# Stated task
Lay out the stretch of data from the line containing "genus: Macaranga" through the line containing "collectors: J. W. Toumey" as a two-column CSV with the columns field and value. Give one row per line, put each field name and its value in a separate quoted field, and turn any line breaks into spaces.

-------- Information shown --------

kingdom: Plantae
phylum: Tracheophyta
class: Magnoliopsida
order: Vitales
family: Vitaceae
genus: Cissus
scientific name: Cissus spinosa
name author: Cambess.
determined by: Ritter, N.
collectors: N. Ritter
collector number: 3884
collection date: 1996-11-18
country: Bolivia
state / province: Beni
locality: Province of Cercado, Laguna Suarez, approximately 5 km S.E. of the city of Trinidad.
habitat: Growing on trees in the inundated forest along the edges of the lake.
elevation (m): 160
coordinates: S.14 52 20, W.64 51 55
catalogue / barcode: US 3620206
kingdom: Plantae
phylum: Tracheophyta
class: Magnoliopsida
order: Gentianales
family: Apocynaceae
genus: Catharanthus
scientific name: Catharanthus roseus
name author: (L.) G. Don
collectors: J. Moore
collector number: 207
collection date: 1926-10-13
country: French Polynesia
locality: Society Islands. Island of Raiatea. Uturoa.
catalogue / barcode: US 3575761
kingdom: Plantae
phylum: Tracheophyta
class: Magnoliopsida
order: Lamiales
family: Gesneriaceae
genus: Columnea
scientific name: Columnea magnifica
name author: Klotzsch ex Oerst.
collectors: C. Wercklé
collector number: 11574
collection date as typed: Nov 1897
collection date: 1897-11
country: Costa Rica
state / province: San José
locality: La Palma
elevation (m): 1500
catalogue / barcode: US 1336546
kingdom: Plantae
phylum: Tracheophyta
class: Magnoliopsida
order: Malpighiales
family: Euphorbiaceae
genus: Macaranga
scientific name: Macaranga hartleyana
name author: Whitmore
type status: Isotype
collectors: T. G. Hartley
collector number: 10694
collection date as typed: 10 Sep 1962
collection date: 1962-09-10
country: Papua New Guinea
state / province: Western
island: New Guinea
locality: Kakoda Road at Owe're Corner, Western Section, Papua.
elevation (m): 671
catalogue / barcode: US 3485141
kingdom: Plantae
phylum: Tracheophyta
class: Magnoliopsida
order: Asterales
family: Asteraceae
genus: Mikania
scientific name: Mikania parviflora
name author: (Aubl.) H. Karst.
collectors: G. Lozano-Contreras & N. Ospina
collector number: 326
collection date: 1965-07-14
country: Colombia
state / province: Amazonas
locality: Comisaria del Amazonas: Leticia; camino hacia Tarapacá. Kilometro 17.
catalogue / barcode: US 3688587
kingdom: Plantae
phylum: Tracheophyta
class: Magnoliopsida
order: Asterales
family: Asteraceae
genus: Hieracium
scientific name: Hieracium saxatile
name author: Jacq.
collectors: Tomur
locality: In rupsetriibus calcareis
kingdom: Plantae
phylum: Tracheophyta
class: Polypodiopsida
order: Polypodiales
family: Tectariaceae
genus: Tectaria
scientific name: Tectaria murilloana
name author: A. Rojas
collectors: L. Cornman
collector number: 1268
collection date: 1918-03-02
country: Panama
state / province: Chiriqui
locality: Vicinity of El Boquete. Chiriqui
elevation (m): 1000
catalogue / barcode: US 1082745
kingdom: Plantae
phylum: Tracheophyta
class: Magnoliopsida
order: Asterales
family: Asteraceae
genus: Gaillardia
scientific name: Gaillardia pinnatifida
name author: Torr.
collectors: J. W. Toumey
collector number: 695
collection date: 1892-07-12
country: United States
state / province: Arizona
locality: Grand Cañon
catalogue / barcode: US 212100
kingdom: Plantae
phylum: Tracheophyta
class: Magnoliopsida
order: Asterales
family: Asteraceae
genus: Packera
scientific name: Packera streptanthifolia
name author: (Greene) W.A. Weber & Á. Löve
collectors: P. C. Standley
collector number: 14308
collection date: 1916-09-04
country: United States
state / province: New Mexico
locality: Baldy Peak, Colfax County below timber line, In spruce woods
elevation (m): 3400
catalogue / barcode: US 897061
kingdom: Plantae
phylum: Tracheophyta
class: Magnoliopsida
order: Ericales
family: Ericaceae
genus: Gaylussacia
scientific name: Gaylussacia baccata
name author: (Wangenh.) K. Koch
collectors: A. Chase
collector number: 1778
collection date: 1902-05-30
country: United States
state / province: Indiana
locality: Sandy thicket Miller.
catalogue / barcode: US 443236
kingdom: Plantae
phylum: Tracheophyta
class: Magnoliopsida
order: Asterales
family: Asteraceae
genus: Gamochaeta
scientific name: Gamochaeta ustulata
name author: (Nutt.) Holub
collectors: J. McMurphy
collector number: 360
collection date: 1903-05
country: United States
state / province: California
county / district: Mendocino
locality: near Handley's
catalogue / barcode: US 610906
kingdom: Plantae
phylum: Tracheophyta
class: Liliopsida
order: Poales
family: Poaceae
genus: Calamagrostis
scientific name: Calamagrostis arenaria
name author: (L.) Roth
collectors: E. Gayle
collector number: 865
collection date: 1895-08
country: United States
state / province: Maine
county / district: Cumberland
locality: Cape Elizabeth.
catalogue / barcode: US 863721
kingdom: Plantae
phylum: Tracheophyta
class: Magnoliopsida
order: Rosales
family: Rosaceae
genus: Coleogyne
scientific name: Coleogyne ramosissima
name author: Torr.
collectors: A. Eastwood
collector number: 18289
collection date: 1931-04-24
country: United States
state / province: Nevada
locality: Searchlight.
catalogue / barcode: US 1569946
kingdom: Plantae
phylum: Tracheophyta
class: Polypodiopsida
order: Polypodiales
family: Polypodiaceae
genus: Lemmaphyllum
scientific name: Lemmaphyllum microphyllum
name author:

--------

# Solution to the exercise
field,value
"genus:","Macaranga"
"scientific name:","Macaranga hartleyana"
"name author:","Whitmore"
"type status:","Isotype"
"collectors:","T. G. Hartley"
"collector number:","10694"
"collection date as typed:","10 Sep 1962"
"collection date:","1962-09-10"
"country:","Papua New Guinea"
"state / province:","Western"
"island:","New Guinea"
"locality:","Kakoda Road at Owe're Corner, Western Section, Papua."
"elevation (m):","671"
"catalogue / barcode:","US 3485141"
"kingdom:","Plantae"
"phylum:","Tracheophyta"
"class:","Magnoliopsida"
"order:","Asterales"
"family:","Asteraceae"
"genus:","Mikania"
"scientific name:","Mikania parviflora"
"name author:","(Aubl.) H. Karst."
"collectors:","G. Lozano-Contreras & N. Ospina"
"collector number:","326"
"collection date:","1965-07-14"
"country:","Colombia"
"state / province:","Amazonas"
"locality:","Comisaria del Amazonas: Leticia; camino hacia Tarapacá. Kilometro 17."
"catalogue / barcode:","US 3688587"
"kingdom:","Plantae"
"phylum:","Tracheophyta"
"class:","Magnoliopsida"
"order:","Asterales"
"family:","Asteraceae"
"genus:","Hieracium"
"scientific name:","Hieracium saxatile"
"name author:","Jacq."
"collectors:","Tomur"
"locality:","In rupsetriibus calcareis"
"kingdom:","Plantae"
"phylum:","Tracheophyta"
"class:","Polypodiopsida"
"order:","Polypodiales"
"family:","Tectariaceae"
"genus:","Tectaria"
"scientific name:","Tectaria murilloana"
"name author:","A. Rojas"
"collectors:","L. Cornman"
"collector number:","1268"
"collection date:","1918-03-02"
"country:","Panama"
"state / province:","Chiriqui"
"locality:","Vicinity of El Boquete. Chiriqui"
"elevation (m):","1000"
"catalogue / barcode:","US 1082745"
"kingdom:","Plantae"
"phylum:","Tracheophyta"
"class:","Magnoliopsida"
"order:","Asterales"
"family:","Asteraceae"
"genus:","Gaillardia"
"scientific name:","Gaillardia pinnatifida"
"name author:","Torr."
"collectors:","J. W. Toumey"